• [SUPPLIED MATERIAL]:
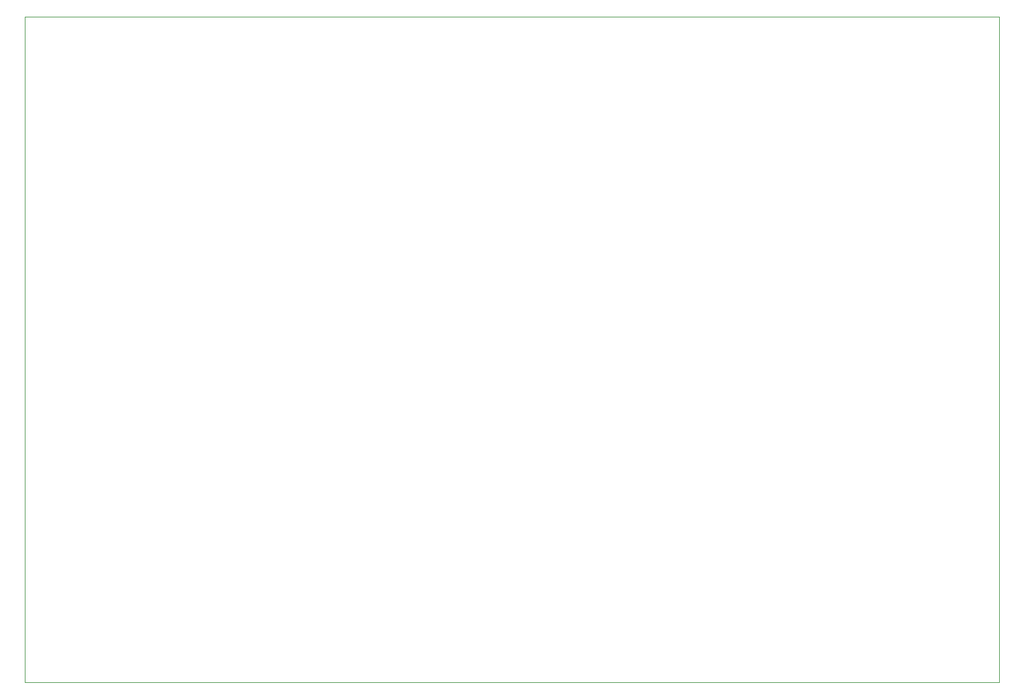
<source format=gbr>
%TF.GenerationSoftware,KiCad,Pcbnew,(7.0.0-0)*%
%TF.CreationDate,2023-04-28T06:51:24+02:00*%
%TF.ProjectId,omniscope,6f6d6e69-7363-46f7-9065-2e6b69636164,rev?*%
%TF.SameCoordinates,Original*%
%TF.FileFunction,Profile,NP*%
%FSLAX46Y46*%
G04 Gerber Fmt 4.6, Leading zero omitted, Abs format (unit mm)*
G04 Created by KiCad (PCBNEW (7.0.0-0)) date 2023-04-28 06:51:24*
%MOMM*%
%LPD*%
G01*
G04 APERTURE LIST*
%TA.AperFunction,Profile*%
%ADD10C,0.100000*%
%TD*%
G04 APERTURE END LIST*
D10*
X143154400Y-100685600D02*
X10312400Y-100685600D01*
X10312400Y-9855200D01*
X143154400Y-9855200D01*
X143154400Y-100685600D01*
M02*

</source>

• [THE PROBLEM]: Only the lines from the one bearing "X10312400Y-100685600D01*" through the end of the entries above belong in the answer, each one exactly as given.

• [RESULT OF THIS EXERCISE]:
X10312400Y-100685600D01*
X10312400Y-9855200D01*
X143154400Y-9855200D01*
X143154400Y-100685600D01*
M02*

</source>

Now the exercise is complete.